The street is eerily quiet, and the shadows are long and opaque. Beside the bridge is a ladder built into one of the two walls on either side of the stream, and at its end is just enough stone to walk to the underside of the bridge, lit only by a few dim bulbs. It's not where Kosuke thought she'd be at the end of the night, but then, she didn't think she was going to be anywhere.
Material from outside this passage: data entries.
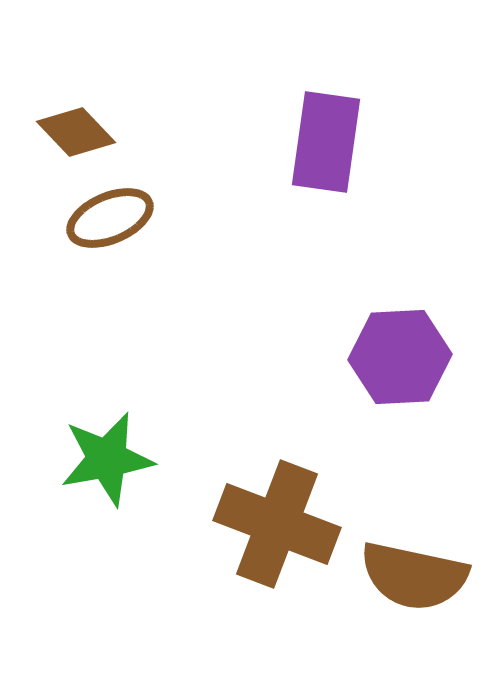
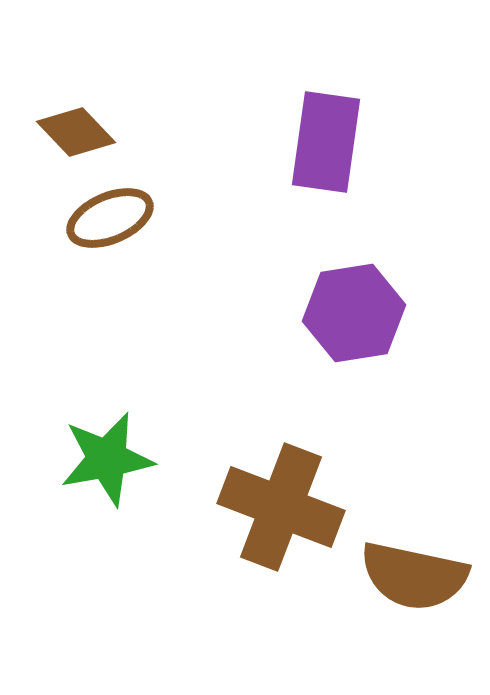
purple hexagon: moved 46 px left, 44 px up; rotated 6 degrees counterclockwise
brown cross: moved 4 px right, 17 px up
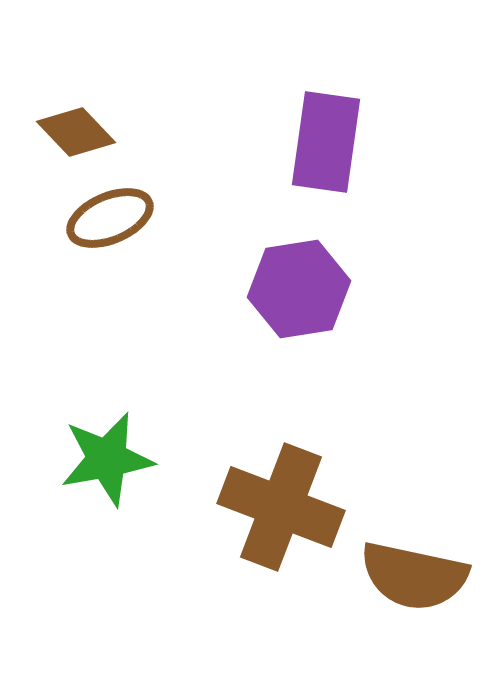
purple hexagon: moved 55 px left, 24 px up
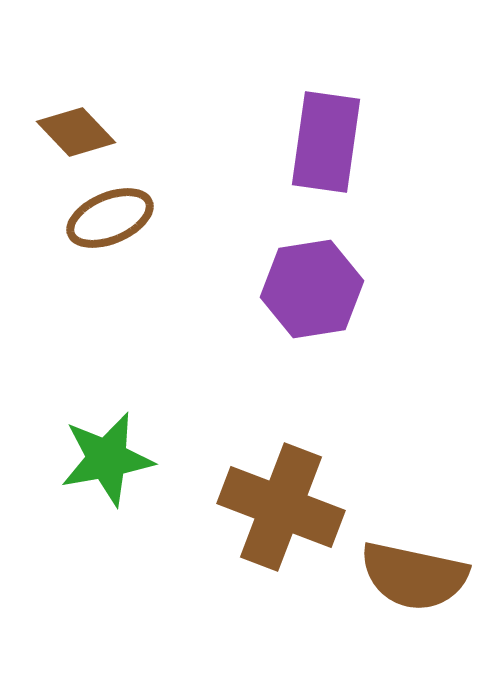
purple hexagon: moved 13 px right
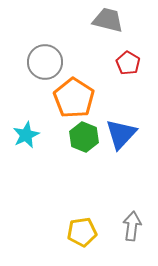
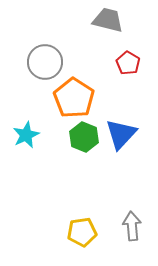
gray arrow: rotated 12 degrees counterclockwise
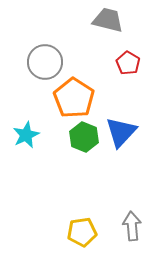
blue triangle: moved 2 px up
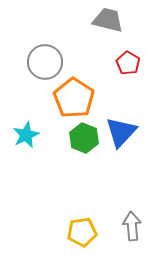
green hexagon: moved 1 px down
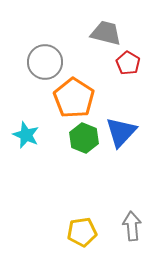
gray trapezoid: moved 2 px left, 13 px down
cyan star: rotated 24 degrees counterclockwise
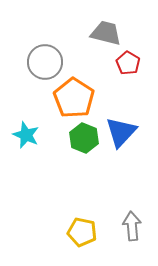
yellow pentagon: rotated 20 degrees clockwise
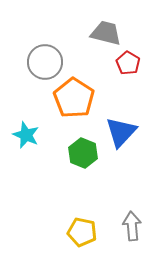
green hexagon: moved 1 px left, 15 px down
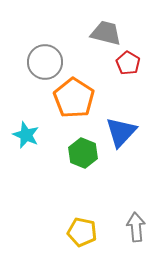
gray arrow: moved 4 px right, 1 px down
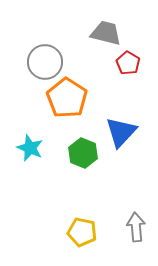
orange pentagon: moved 7 px left
cyan star: moved 4 px right, 13 px down
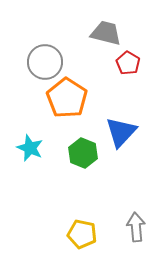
yellow pentagon: moved 2 px down
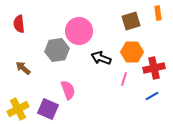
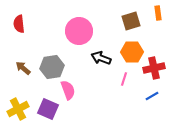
gray hexagon: moved 5 px left, 17 px down
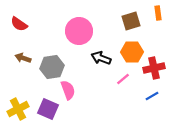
red semicircle: rotated 48 degrees counterclockwise
brown arrow: moved 10 px up; rotated 21 degrees counterclockwise
pink line: moved 1 px left; rotated 32 degrees clockwise
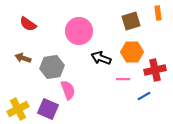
red semicircle: moved 9 px right
red cross: moved 1 px right, 2 px down
pink line: rotated 40 degrees clockwise
blue line: moved 8 px left
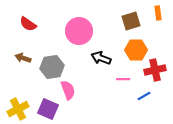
orange hexagon: moved 4 px right, 2 px up
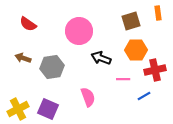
pink semicircle: moved 20 px right, 7 px down
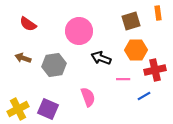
gray hexagon: moved 2 px right, 2 px up
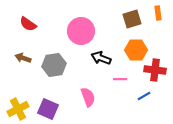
brown square: moved 1 px right, 2 px up
pink circle: moved 2 px right
red cross: rotated 20 degrees clockwise
pink line: moved 3 px left
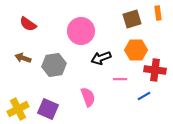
black arrow: rotated 42 degrees counterclockwise
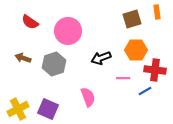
orange rectangle: moved 1 px left, 1 px up
red semicircle: moved 2 px right, 2 px up
pink circle: moved 13 px left
gray hexagon: moved 1 px up; rotated 10 degrees counterclockwise
pink line: moved 3 px right, 1 px up
blue line: moved 1 px right, 5 px up
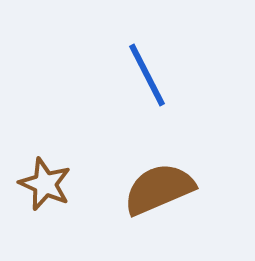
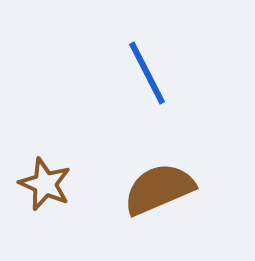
blue line: moved 2 px up
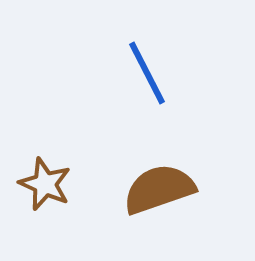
brown semicircle: rotated 4 degrees clockwise
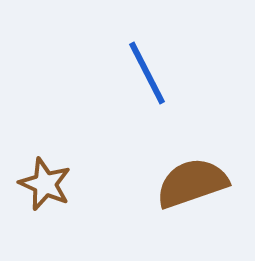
brown semicircle: moved 33 px right, 6 px up
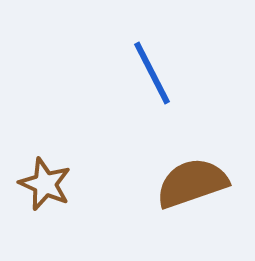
blue line: moved 5 px right
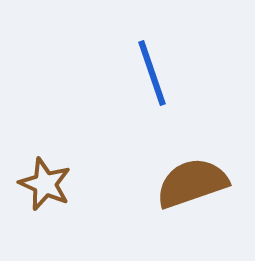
blue line: rotated 8 degrees clockwise
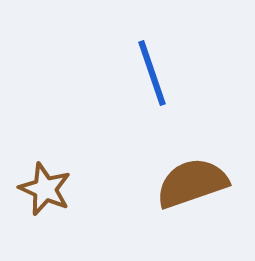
brown star: moved 5 px down
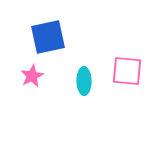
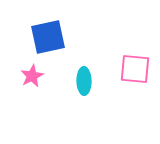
pink square: moved 8 px right, 2 px up
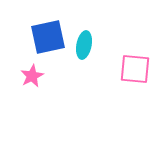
cyan ellipse: moved 36 px up; rotated 12 degrees clockwise
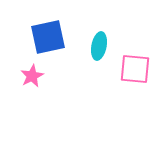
cyan ellipse: moved 15 px right, 1 px down
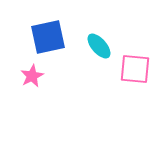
cyan ellipse: rotated 52 degrees counterclockwise
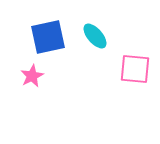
cyan ellipse: moved 4 px left, 10 px up
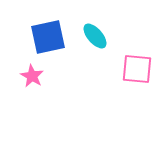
pink square: moved 2 px right
pink star: rotated 15 degrees counterclockwise
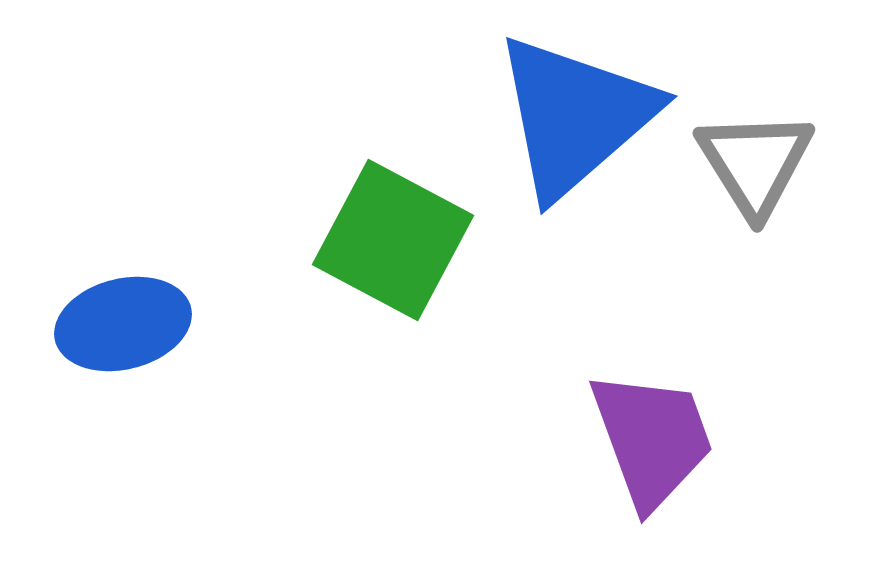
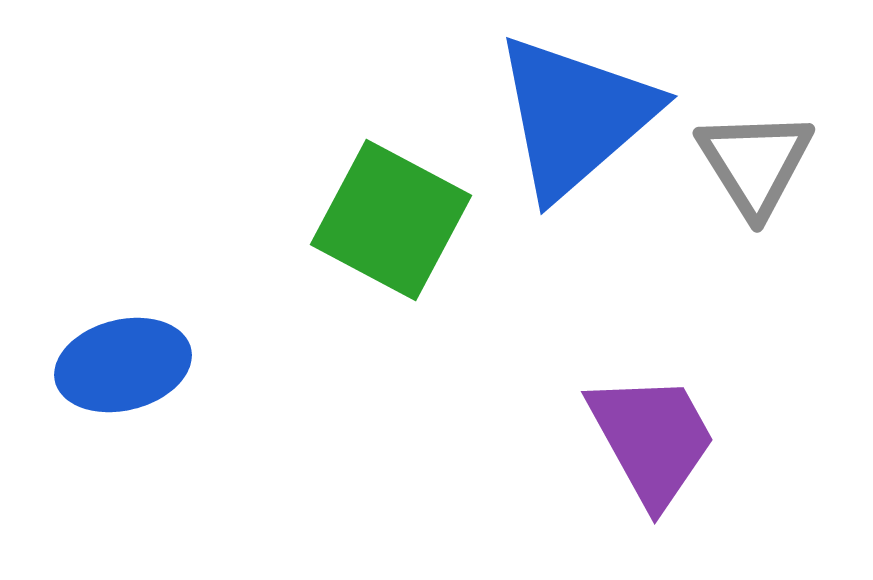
green square: moved 2 px left, 20 px up
blue ellipse: moved 41 px down
purple trapezoid: rotated 9 degrees counterclockwise
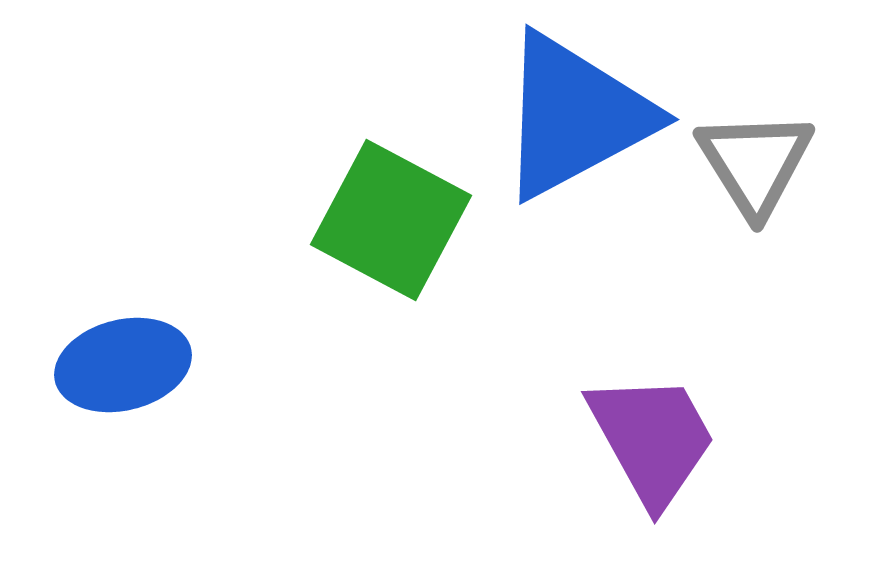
blue triangle: rotated 13 degrees clockwise
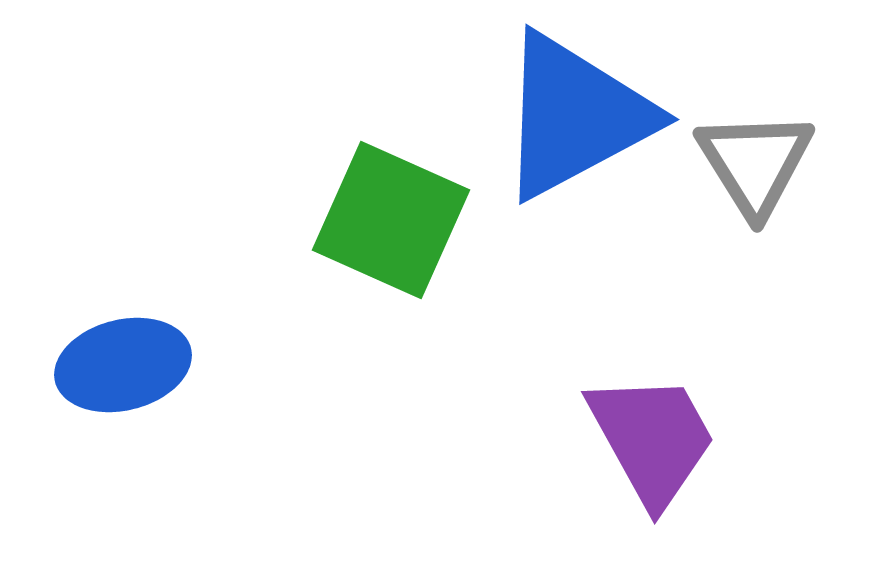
green square: rotated 4 degrees counterclockwise
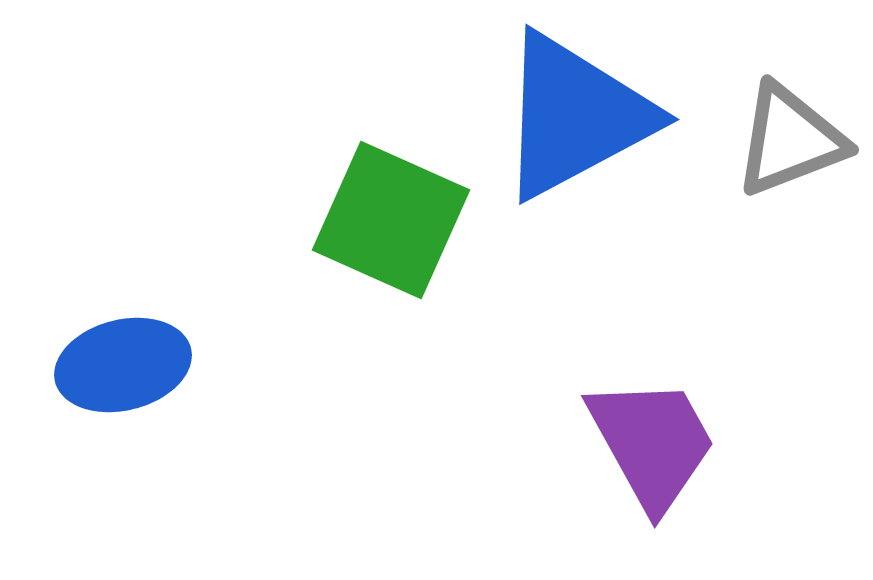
gray triangle: moved 35 px right, 23 px up; rotated 41 degrees clockwise
purple trapezoid: moved 4 px down
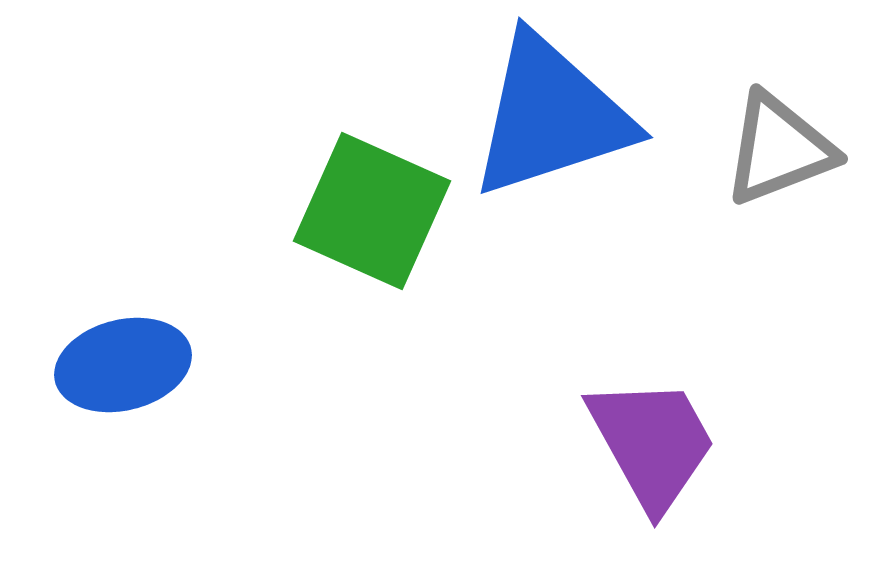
blue triangle: moved 24 px left; rotated 10 degrees clockwise
gray triangle: moved 11 px left, 9 px down
green square: moved 19 px left, 9 px up
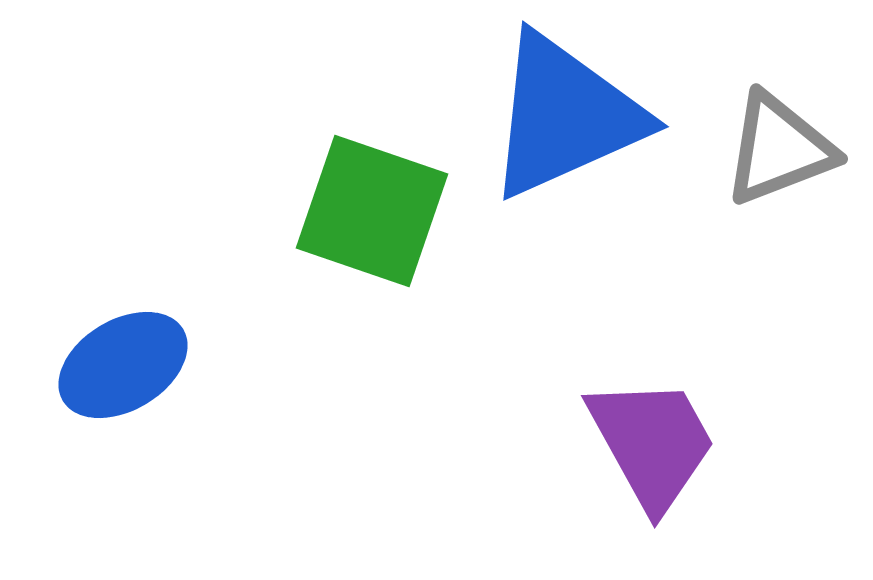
blue triangle: moved 14 px right; rotated 6 degrees counterclockwise
green square: rotated 5 degrees counterclockwise
blue ellipse: rotated 17 degrees counterclockwise
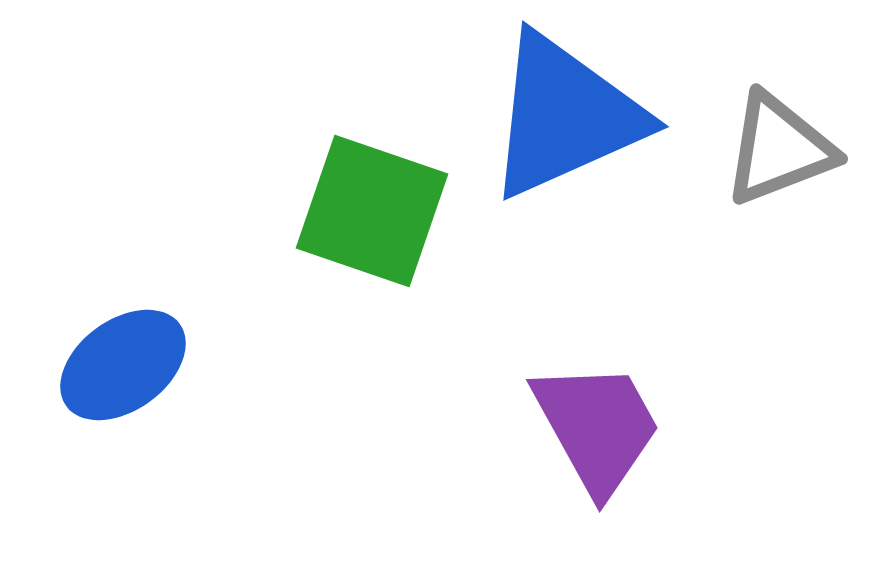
blue ellipse: rotated 5 degrees counterclockwise
purple trapezoid: moved 55 px left, 16 px up
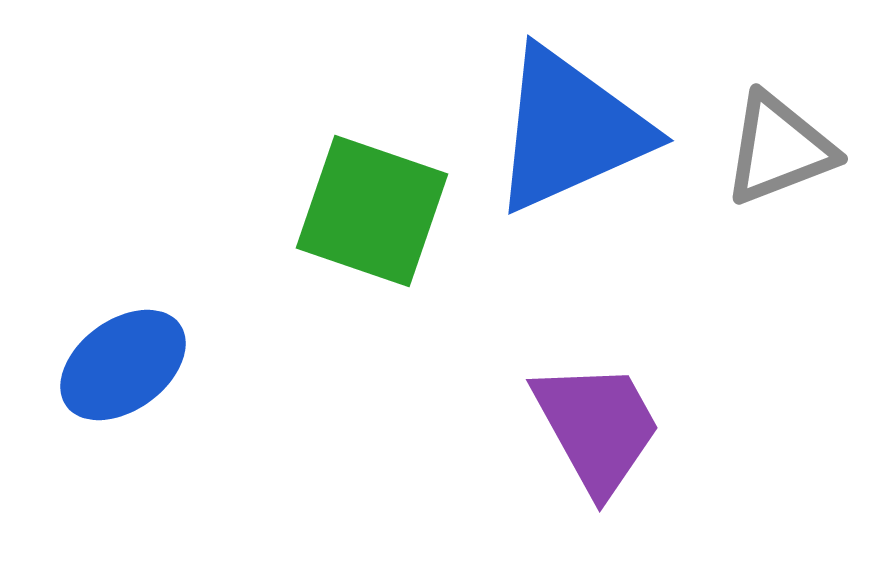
blue triangle: moved 5 px right, 14 px down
Alright, she tells herself as she crouches down and reaches for the first cold rung of the ladder, no more time to be scared.
Chapter summary:
Kosuke has finally accepted that she's in love with Kyoya, which is causing her equal parts stress and relief. To relax, she takes the children out to lunch but forgets to ask Shigeo for permission first. As punishment, he not only takes away her phone and all but imprisons her in the mansion, but he also burns some of the Nakahara family photographs as a warning. Kosuke tries desperately to find a way to get into contact with Kyoya and set things right without getting any further punishment. When Fuyumi visits the Amida estate one day, Kosuke comes up with the idea to write her a clue in the form of a quote from a movie they'd both watched. It seems to have failed at first, but the next day, Fuyumi returns and "convinces" Shigeo to let her take Kosuke with her to prepare dinner for herself and Tetsu. Once they're away, Kosuke confesses to everything that's happened. Fuyumi sets into motion a plan to get Kosuke and Kyoya together without getting Shigeo's attention. On the way to the rendezvous point, Fuyumi and Kosuke talk about Shigeo, and why he is among many topics that she's neglected to tell Kyoya about. Fuyumi encourages her to be more honest not only with Kyoya, but herself. They arrive at the rendezvous point, and Kosuke nervously prepares to have a long overdue talk.